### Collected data
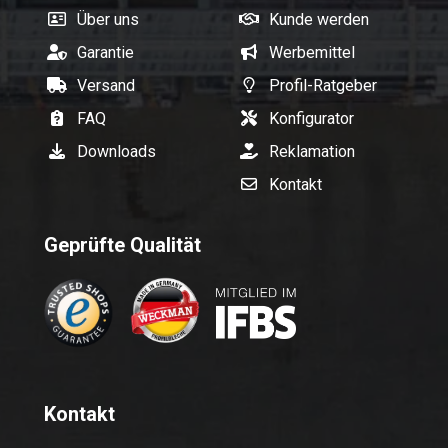
Über uns
Kunde werden
Garantie
Werbemittel
Versand
Profil-Ratgeber
FAQ
Konfigurator
Downloads
Reklamation
Kontakt
Geprüfte Qualität
Kontakt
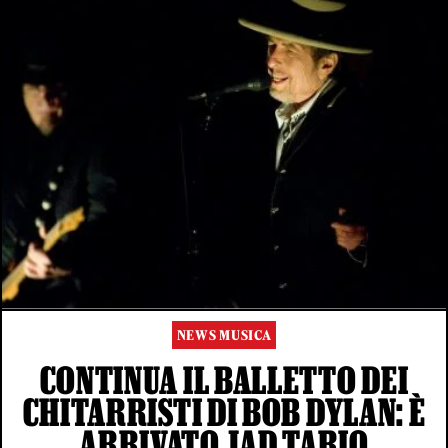
NEWS MUSICA
CONTINUA IL BALLETTO DEI
CHITARRISTI DI BOB DYLAN: È
ARRIVATO JAD TARIQ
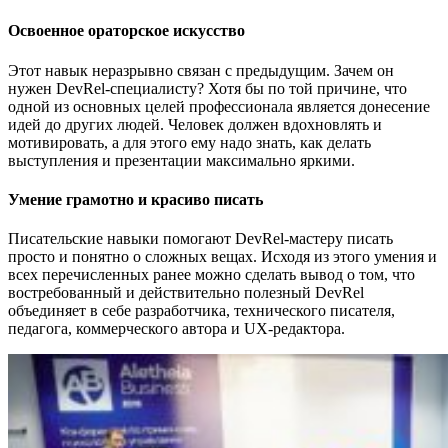
Освоенное ораторское искусство
Этот навык неразрывно связан с предыдущим. Зачем он
нужен DevRel-специалисту? Хотя бы по той причине, что
одной из основных целей профессионала является донесение
идей до других людей. Человек должен вдохновлять и
мотивировать, а для этого ему надо знать, как делать
выступления и презентации максимально яркими.
Умение грамотно и красиво писать
Писательские навыки помогают DevRel-мастеру писать
просто и понятно о сложных вещах. Исходя из этого умения и
всех перечисленных ранее можно сделать вывод о том, что
востребованный и действительно полезный DevRel
объединяет в себе разработчика, технического писателя,
педагога, коммерческого автора и UX-редактора.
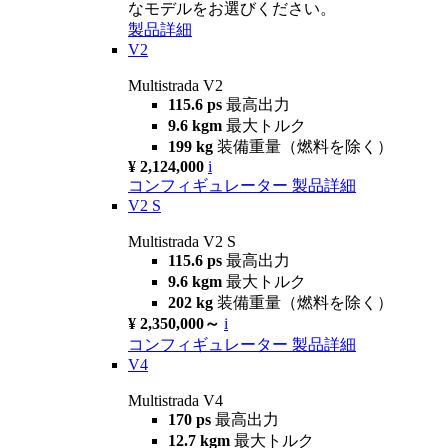
なモデルをお選びください。
製品詳細
V2
Multistrada V2
115.6 ps
最高出力
9.6 kgm
最大トルク
199 kg
装備重量（燃料を除く）
¥ 2,124,000
i
コンフィギュレーター
製品詳細
V2 S
Multistrada V2 S
115.6 ps
最高出力
9.6 kgm
最大トルク
202 kg
装備重量（燃料を除く）
¥ 2,350,000～
i
コンフィギュレーター
製品詳細
V4
Multistrada V4
170 ps
最高出力
12.7 kgm
最大トルク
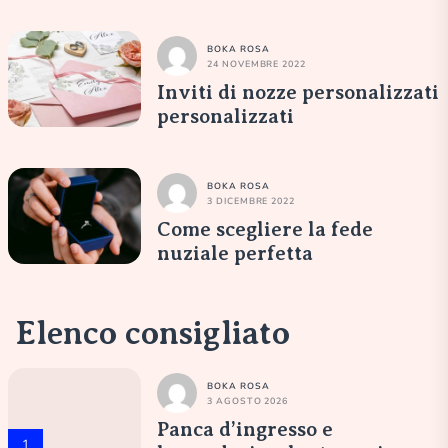
BOKA ROSA
24 NOVEMBRE 2022
Inviti di nozze personalizzati
personalizzati
BOKA ROSA
3 DICEMBRE 2022
Come scegliere la fede
nuziale perfetta
Elenco consigliato
BOKA ROSA
3 AGOSTO 2026
Panca d’ingresso e
1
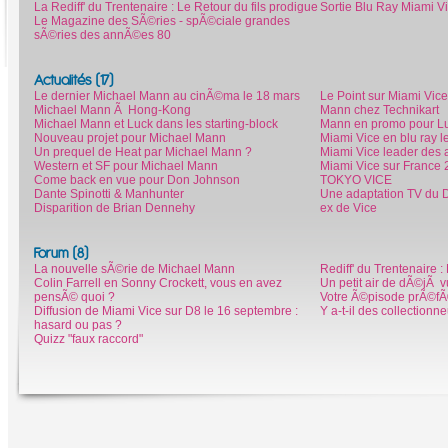
La Rediff' du Trentenaire : Le Retour du fils prodigue
Sortie Blu Ray Miami V
Le Magazine des SÃ©ries - spÃ©ciale grandes
sÃ©ries des annÃ©es 80
Actualités (17)
Le dernier Michael Mann au cinÃ©ma le 18 mars
Le Point sur Miami Vice
Michael Mann Ã Hong-Kong
Mann chez Technikart
Michael Mann et Luck dans les starting-block
Mann en promo pour L
Nouveau projet pour Michael Mann
Miami Vice en blu ray
Un prequel de Heat par Michael Mann ?
Miami Vice leader des 
Western et SF pour Michael Mann
Miami Vice sur France 2
Come back en vue pour Don Johnson
TOKYO VICE
Dante Spinotti & Manhunter
Une adaptation TV du 
Disparition de Brian Dennehy
ex de Vice
Forum (8)
La nouvelle sÃ©rie de Michael Mann
Rediff' du Trentenaire :
Colin Farrell en Sonny Crockett, vous en avez
Un petit air de dÃ©jÃ v
pensÃ© quoi ?
Votre Ã©pisode prÃ©fÃ
Diffusion de Miami Vice sur D8 le 16 septembre :
Y a-t-il des collectionn
hasard ou pas ?
Quizz "faux raccord"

### Exercise requirements
Reproduce every one of the lines above word for word, leaving out the pictures.

### Written answer
Über uns
Kunde werden
Garantie
Werbemittel
Versand
Profil-Ratgeber
FAQ
Konfigurator
Downloads
Reklamation
Kontakt
Geprüfte Qualität
Kontakt
NEWS MUSICA
CONTINUA IL BALLETTO DEI
CHITARRISTI DI BOB DYLAN: È
ARRIVATO JAD TARIQ
Освоенное ораторское искусство
Этот навык неразрывно связан с предыдущим. Зачем он
нужен DevRel-специалисту? Хотя бы по той причине, что
одной из основных целей профессионала является донесение
идей до других людей. Человек должен вдохновлять и
мотивировать, а для этого ему надо знать, как делать
выступления и презентации максимально яркими.
Умение грамотно и красиво писать
Писательские навыки помогают DevRel-мастеру писать
просто и понятно о сложных вещах. Исходя из этого умения и
всех перечисленных ранее можно сделать вывод о том, что
востребованный и действительно полезный DevRel
объединяет в себе разработчика, технического писателя,
педагога, коммерческого автора и UX-редактора.
なモデルをお選びください。
製品詳細
V2
Multistrada V2
115.6 ps
最高出力
9.6 kgm
最大トルク
199 kg
装備重量（燃料を除く）
¥ 2,124,000
i
コンフィギュレーター
製品詳細
V2 S
Multistrada V2 S
115.6 ps
最高出力
9.6 kgm
最大トルク
202 kg
装備重量（燃料を除く）
¥ 2,350,000～
i
コンフィギュレーター
製品詳細
V4
Multistrada V4
170 ps
最高出力
12.7 kgm
最大トルク
BOKA ROSA
24 NOVEMBRE 2022
Inviti di nozze personalizzati
personalizzati
BOKA ROSA
3 DICEMBRE 2022
Come scegliere la fede
nuziale perfetta
Elenco consigliato
BOKA ROSA
3 AGOSTO 2026
Panca d’ingresso e
1
La Rediff' du Trentenaire : Le Retour du fils prodigue
Sortie Blu Ray Miami V
Le Magazine des SÃ©ries - spÃ©ciale grandes
sÃ©ries des annÃ©es 80
Actualités (17)
Le dernier Michael Mann au cinÃ©ma le 18 mars
Le Point sur Miami Vice
Michael Mann Ã Hong-Kong
Mann chez Technikart
Michael Mann et Luck dans les starting-block
Mann en promo pour L
Nouveau projet pour Michael Mann
Miami Vice en blu ray
Un prequel de Heat par Michael Mann ?
Miami Vice leader des 
Western et SF pour Michael Mann
Miami Vice sur France 2
Come back en vue pour Don Johnson
TOKYO VICE
Dante Spinotti & Manhunter
Une adaptation TV du 
Disparition de Brian Dennehy
ex de Vice
Forum (8)
La nouvelle sÃ©rie de Michael Mann
Rediff' du Trentenaire :
Colin Farrell en Sonny Crockett, vous en avez
Un petit air de dÃ©jÃ v
pensÃ© quoi ?
Votre Ã©pisode prÃ©fÃ
Diffusion de Miami Vice sur D8 le 16 septembre :
Y a-t-il des collectionn
hasard ou pas ?
Quizz "faux raccord"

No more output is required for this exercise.